ANOVA-Based Selection

scTOP can select informative genes using one-way ANOVA:

  1. Compute F-statistic for each gene:

    \[\begin{split}F_g = \\frac{\\text{MS}_{\\text{between}}}{\\text{MS}_{\\text{within}}}\end{split}\]

    where MS = mean square.

  2. Select top genes: Keep top \(k\) genes or top percentile by F-score.

  3. Standardize basis: Optionally standardize selected features to unit norm.

Disclaimer: May discard important and relevant genes. May be misleading in defining what distinct cell types are.

Cross-Validation

To robustly evaluate basis quality, scTOP supports k-fold cross-validation:

  1. Split data into \(k\) folds

  2. For each fold:

    • Train basis on \(k-1\) folds

    • Test on held-out fold

    • Compute metrics

  3. Average metrics across folds:

    \[\begin{split}\\mu_{\\text{metric}} = \\frac{1}{k} \\sum_{i=1}^k \\text{metric}_i\end{split}\]
  4. Create final basis on all data

Advantage: More reliable performance estimate than single train-test split.

Best Practices

For Optimal Results

1. Use high-quality reference data: The entire method relies on the idea that each cell type is an attractor basin. Although it can distinguish highly-correlated cell types very well, it is very important to carefully curate a reference basis. The quality of scTOP’s output depends heavily on the quality of the reference basis. * Use sufficient cells per type (at least 100, preferably much more) * Ensure accurate and consistent annotations (make sure there are no duplicates or highly-similar types, e.g. “T cell CD4+” and “T cell”)

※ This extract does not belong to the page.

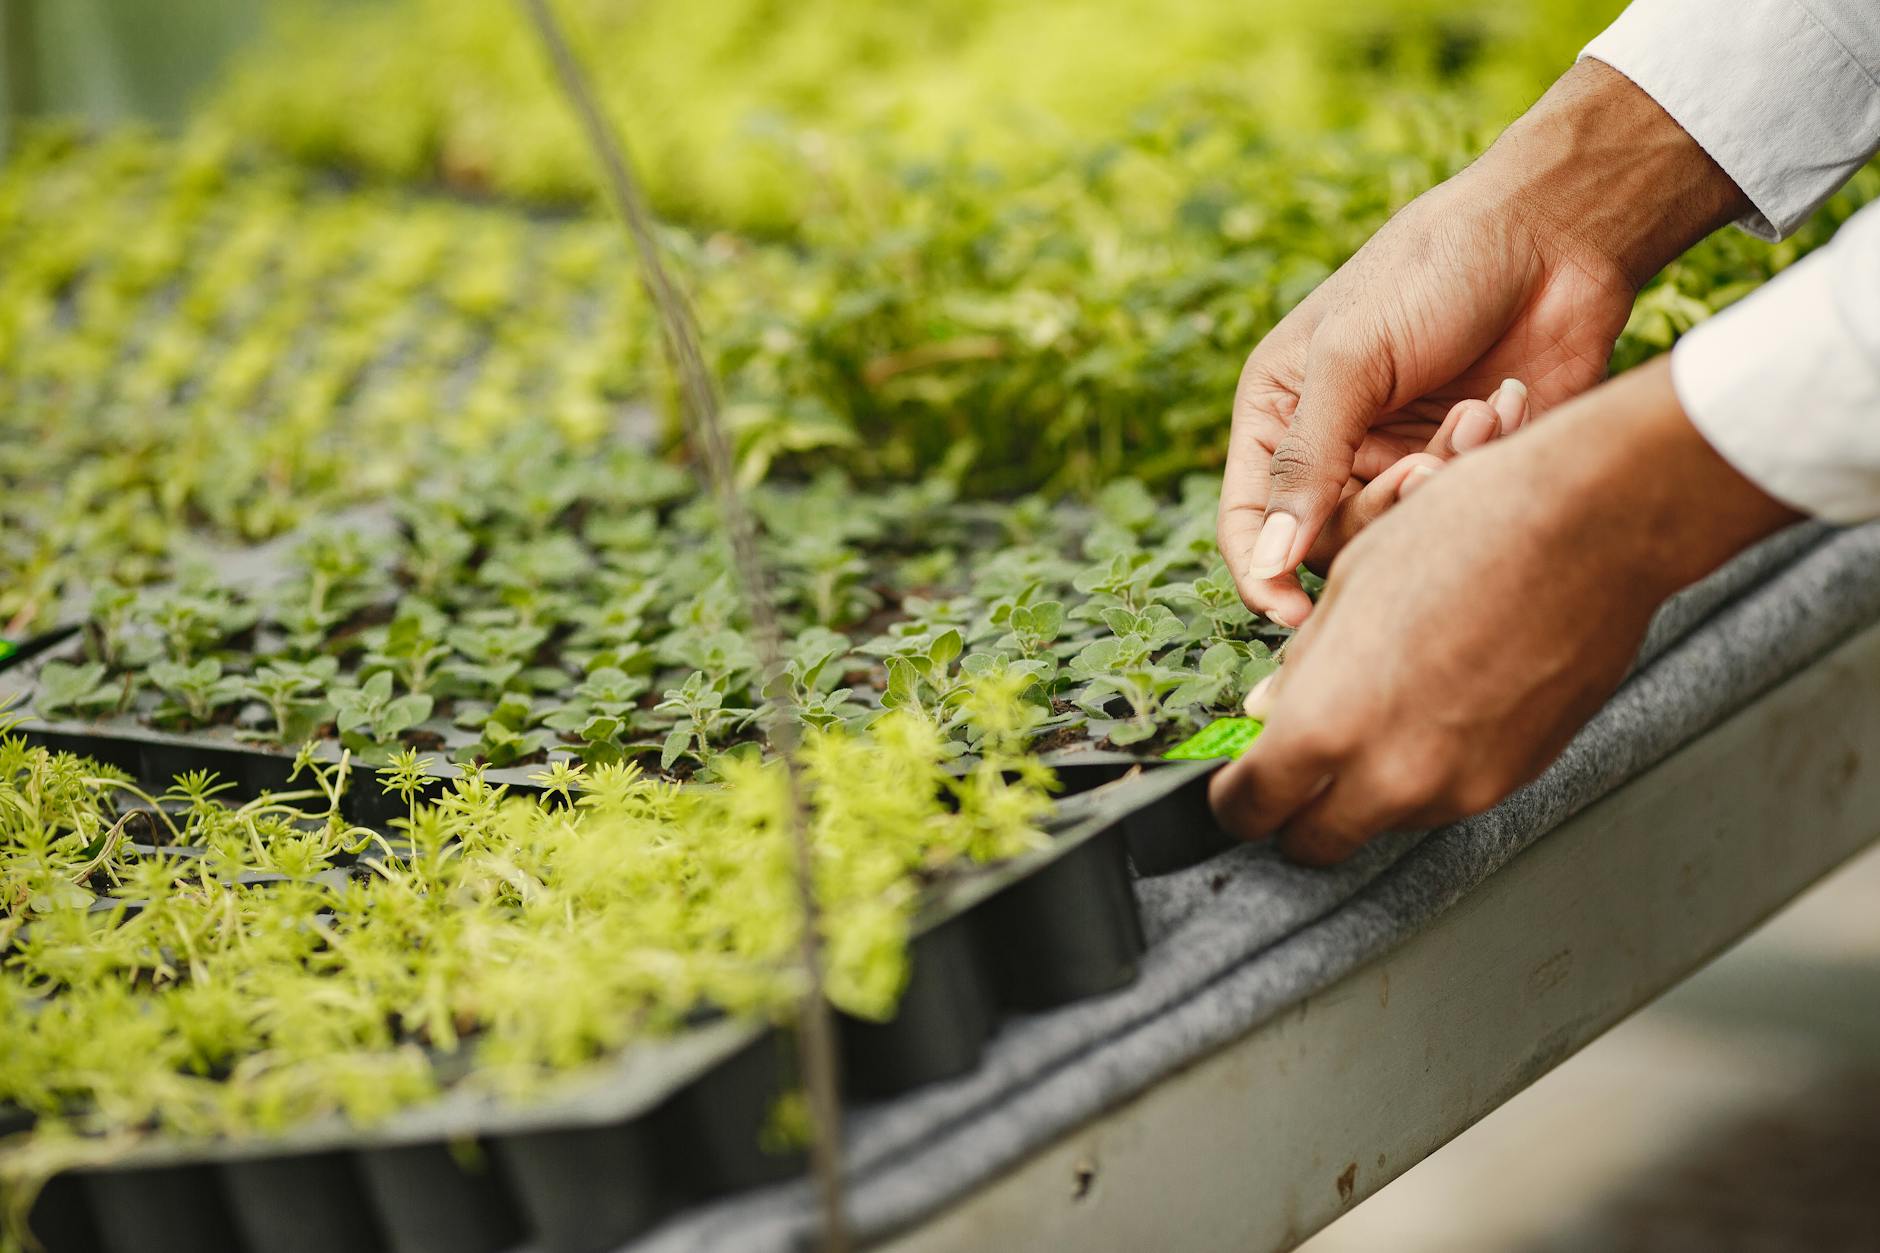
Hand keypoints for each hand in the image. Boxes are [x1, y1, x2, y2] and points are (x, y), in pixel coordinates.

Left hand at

  1. Common gene space: Ensure query and reference share many genes

  2. Consistent processing: Do not pre-normalize or log-transform; scTOP handles this

  3. Validate basis: Check accuracy, confusion matrix, and F1 scores before use. It’s good to iteratively create a basis by merging similar cell types and dropping suspicious ones.

For Interpretation

  1. Examine contributions: Use gene contributions to validate and understand assignments

  2. Compare to markers: Check if known markers have high contributions

  3. Visualize cell trajectories: Plot scores in 2D or 3D to explore differentiation paths. scTOP is not just for annotating cells; it provides a set of cell fate coordinates to study the trajectories of differentiation. This is the most powerful use of scTOP.

  4. Check confusion matrix: Understand which types are commonly confused

References

  1. Kanter, I., & Sompolinsky, H. (1987). Associative recall of memory without errors. Physical Review A, 35(1), 380.

  2. Yampolskaya, Maria, et al. “scTOP: physics-inspired order parameters for cellular identification and visualization.” Development 150.21 (2023): dev201873.

  3. Yampolskaya, Maria, and Pankaj Mehta. “Hopfield Networks as Models of Emergent Function in Biology.” arXiv preprint arXiv:2506.13076 (2025).

  4. Lang, A. H., Li, H., Collins, J. J., & Mehta, P. (2014). Epigenetic Landscapes Explain Partially Reprogrammed Cells and Identify Key Reprogramming Genes. PLoS Computational Biology, 10(8), e1003734.